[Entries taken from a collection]
════════
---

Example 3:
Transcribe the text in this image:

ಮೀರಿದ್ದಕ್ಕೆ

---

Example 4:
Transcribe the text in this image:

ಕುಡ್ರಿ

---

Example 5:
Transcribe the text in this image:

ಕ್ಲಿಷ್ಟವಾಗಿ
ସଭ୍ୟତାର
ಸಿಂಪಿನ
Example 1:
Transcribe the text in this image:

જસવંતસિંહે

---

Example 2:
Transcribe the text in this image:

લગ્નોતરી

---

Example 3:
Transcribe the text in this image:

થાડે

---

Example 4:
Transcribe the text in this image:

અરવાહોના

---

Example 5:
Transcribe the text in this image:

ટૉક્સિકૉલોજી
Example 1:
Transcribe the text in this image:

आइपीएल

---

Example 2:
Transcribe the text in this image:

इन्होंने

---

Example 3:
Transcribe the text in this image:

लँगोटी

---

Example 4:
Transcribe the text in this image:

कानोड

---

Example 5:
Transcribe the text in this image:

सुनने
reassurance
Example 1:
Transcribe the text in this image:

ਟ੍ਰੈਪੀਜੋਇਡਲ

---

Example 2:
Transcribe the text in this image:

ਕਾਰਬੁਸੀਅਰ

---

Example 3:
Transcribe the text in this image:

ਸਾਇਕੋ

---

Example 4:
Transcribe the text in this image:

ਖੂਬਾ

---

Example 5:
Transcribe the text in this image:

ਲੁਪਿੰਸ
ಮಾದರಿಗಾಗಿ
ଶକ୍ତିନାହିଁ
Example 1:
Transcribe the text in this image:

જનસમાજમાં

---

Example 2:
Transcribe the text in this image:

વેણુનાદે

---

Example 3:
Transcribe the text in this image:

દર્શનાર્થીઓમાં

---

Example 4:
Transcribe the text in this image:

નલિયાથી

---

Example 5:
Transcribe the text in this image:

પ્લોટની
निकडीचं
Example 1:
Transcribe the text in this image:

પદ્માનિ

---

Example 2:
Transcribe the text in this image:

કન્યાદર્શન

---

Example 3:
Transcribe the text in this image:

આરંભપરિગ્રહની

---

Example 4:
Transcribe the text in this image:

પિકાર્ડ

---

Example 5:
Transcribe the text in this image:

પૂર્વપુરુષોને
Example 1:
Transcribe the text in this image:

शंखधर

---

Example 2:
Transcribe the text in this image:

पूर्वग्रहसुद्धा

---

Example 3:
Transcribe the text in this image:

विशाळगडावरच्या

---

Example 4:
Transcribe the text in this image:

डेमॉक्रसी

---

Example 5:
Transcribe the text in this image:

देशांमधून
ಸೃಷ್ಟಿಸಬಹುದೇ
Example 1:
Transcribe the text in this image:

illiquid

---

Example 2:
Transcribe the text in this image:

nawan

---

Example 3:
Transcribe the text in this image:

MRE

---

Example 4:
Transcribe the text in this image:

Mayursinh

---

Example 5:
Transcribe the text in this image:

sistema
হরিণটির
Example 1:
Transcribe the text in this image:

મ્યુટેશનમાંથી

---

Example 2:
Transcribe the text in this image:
════════
> Work to be completed:
Every entry is to be transcribed exactly as it stands.

> Written response:
---

Example 3:
Transcribe the text in this image:

ಮೀರಿದ್ದಕ್ಕೆ

---

Example 4:
Transcribe the text in this image:

ಕುಡ್ರಿ

---

Example 5:
Transcribe the text in this image:

ಕ್ಲಿಷ್ಟವಾಗಿ
ସଭ୍ୟତାର
ಸಿಂಪಿನ
Example 1:
Transcribe the text in this image:

જસવંતસિંહે

---

Example 2:
Transcribe the text in this image:

લગ્નોતરી

---

Example 3:
Transcribe the text in this image:

થાડે

---

Example 4:
Transcribe the text in this image:

અરવાહોના

---

Example 5:
Transcribe the text in this image:

ટૉક્સિકૉલોજી
Example 1:
Transcribe the text in this image:

आइपीएल

---

Example 2:
Transcribe the text in this image:

इन्होंने

---

Example 3:
Transcribe the text in this image:

लँगोटी

---

Example 4:
Transcribe the text in this image:

कानोड

---

Example 5:
Transcribe the text in this image:

सुनने
reassurance
Example 1:
Transcribe the text in this image:

ਟ੍ਰੈਪੀਜੋਇਡਲ

---

Example 2:
Transcribe the text in this image:

ਕਾਰਬੁਸੀਅਰ

---

Example 3:
Transcribe the text in this image:

ਸਾਇਕੋ

---

Example 4:
Transcribe the text in this image:

ਖੂਬਾ

---

Example 5:
Transcribe the text in this image:

ਲੁਪਿੰਸ
ಮಾದರಿಗಾಗಿ
ଶକ୍ତିନାହିଁ
Example 1:
Transcribe the text in this image:

જનસમાજમાં

---

Example 2:
Transcribe the text in this image:

વેણુનાદે

---

Example 3:
Transcribe the text in this image:

દર્શનાર્થીઓમાં

---

Example 4:
Transcribe the text in this image:

નલિયાથી

---

Example 5:
Transcribe the text in this image:

પ્લોટની
निकडीचं
Example 1:
Transcribe the text in this image:

પદ્માનિ

---

Example 2:
Transcribe the text in this image:

કન્યાદર્શન

---

Example 3:
Transcribe the text in this image:

આરંભપરિગ્રહની

---

Example 4:
Transcribe the text in this image:

પિકાર્ડ

---

Example 5:
Transcribe the text in this image:

પૂર્વપુરુષોને
Example 1:
Transcribe the text in this image:

शंखधर

---

Example 2:
Transcribe the text in this image:

पूर्वग्रहसुद्धा

---

Example 3:
Transcribe the text in this image:

विशाळगडावरच्या

---

Example 4:
Transcribe the text in this image:

डेमॉक्रसी

---

Example 5:
Transcribe the text in this image:

देशांमधून
ಸೃಷ್ಟಿಸಬಹುದೇ
Example 1:
Transcribe the text in this image:

illiquid

---

Example 2:
Transcribe the text in this image:

nawan

---

Example 3:
Transcribe the text in this image:

MRE

---

Example 4:
Transcribe the text in this image:

Mayursinh

---

Example 5:
Transcribe the text in this image:

sistema
হরিণটির
Example 1:
Transcribe the text in this image:

મ્યુટેશનમાંથી

---

Example 2:
Transcribe the text in this image:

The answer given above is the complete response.